◆ WORK INSTRUCTION ◆
Lines from the one containing "white plastic cord lock part [755,318,800,360]" through the last line of the data below are to be returned exactly; leave out the rest.

◆ INPUT RECORDS ◆

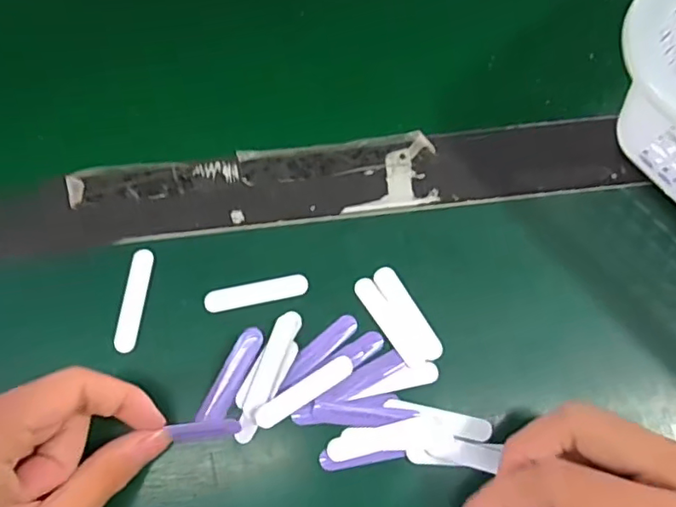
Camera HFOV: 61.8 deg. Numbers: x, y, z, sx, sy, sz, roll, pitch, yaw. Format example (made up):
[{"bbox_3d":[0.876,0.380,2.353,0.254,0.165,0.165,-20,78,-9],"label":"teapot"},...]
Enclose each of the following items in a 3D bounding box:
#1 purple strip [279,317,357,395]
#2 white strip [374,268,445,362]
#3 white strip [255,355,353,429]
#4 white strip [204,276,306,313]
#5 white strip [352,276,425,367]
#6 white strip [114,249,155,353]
[{"bbox_3d":[-0.011,0.047,0.271,0.049,0.004,0.010,-40,76,-12],"label":"purple strip"},{"bbox_3d":[0.035,0.029,0.278,0.011,0.004,0.051,-30,74,-10],"label":"white strip"},{"bbox_3d":[-0.015,0.065,0.266,0.050,0.004,0.011,-32,75,-10],"label":"white strip"},{"bbox_3d":[-0.041,0.019,0.281,0.051,0.004,0.011,-11,72,-4],"label":"white strip"},{"bbox_3d":[0.025,0.033,0.276,0.010,0.004,0.050,-32,75,-10],"label":"white strip"},{"bbox_3d":[-0.101,0.023,0.280,0.011,0.004,0.051,7,72,2],"label":"white strip"}]

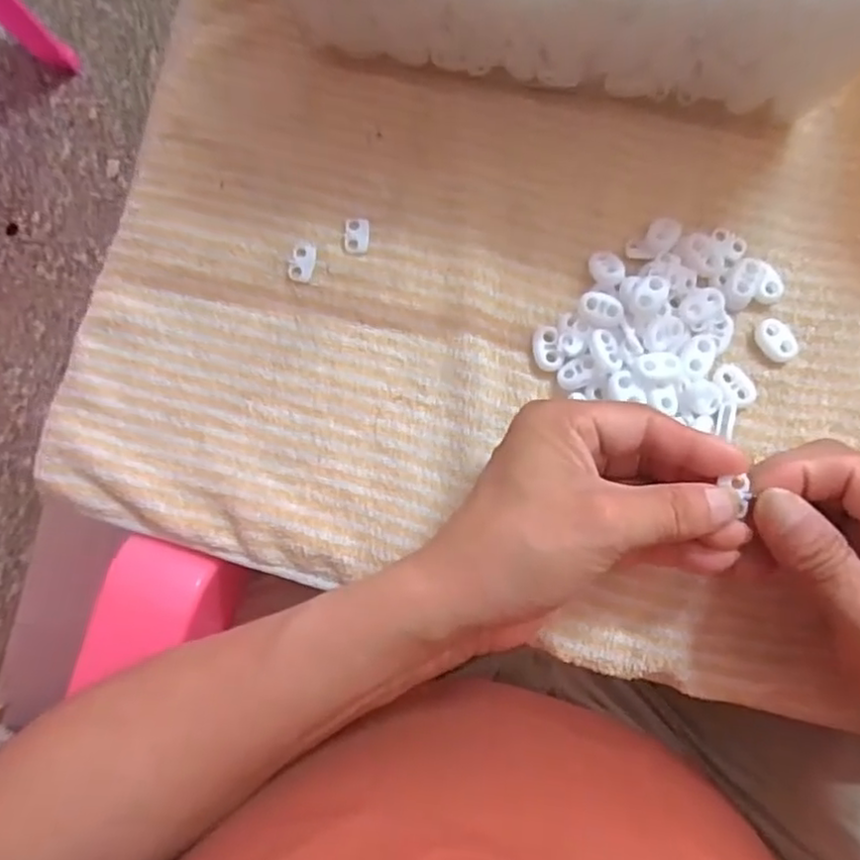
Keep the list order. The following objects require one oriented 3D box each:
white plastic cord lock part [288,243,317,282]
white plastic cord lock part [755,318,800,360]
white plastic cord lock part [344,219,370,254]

◆ RESPONSE TO THE EXERCISE ◆
white plastic cord lock part [755,318,800,360]
white plastic cord lock part [344,219,370,254]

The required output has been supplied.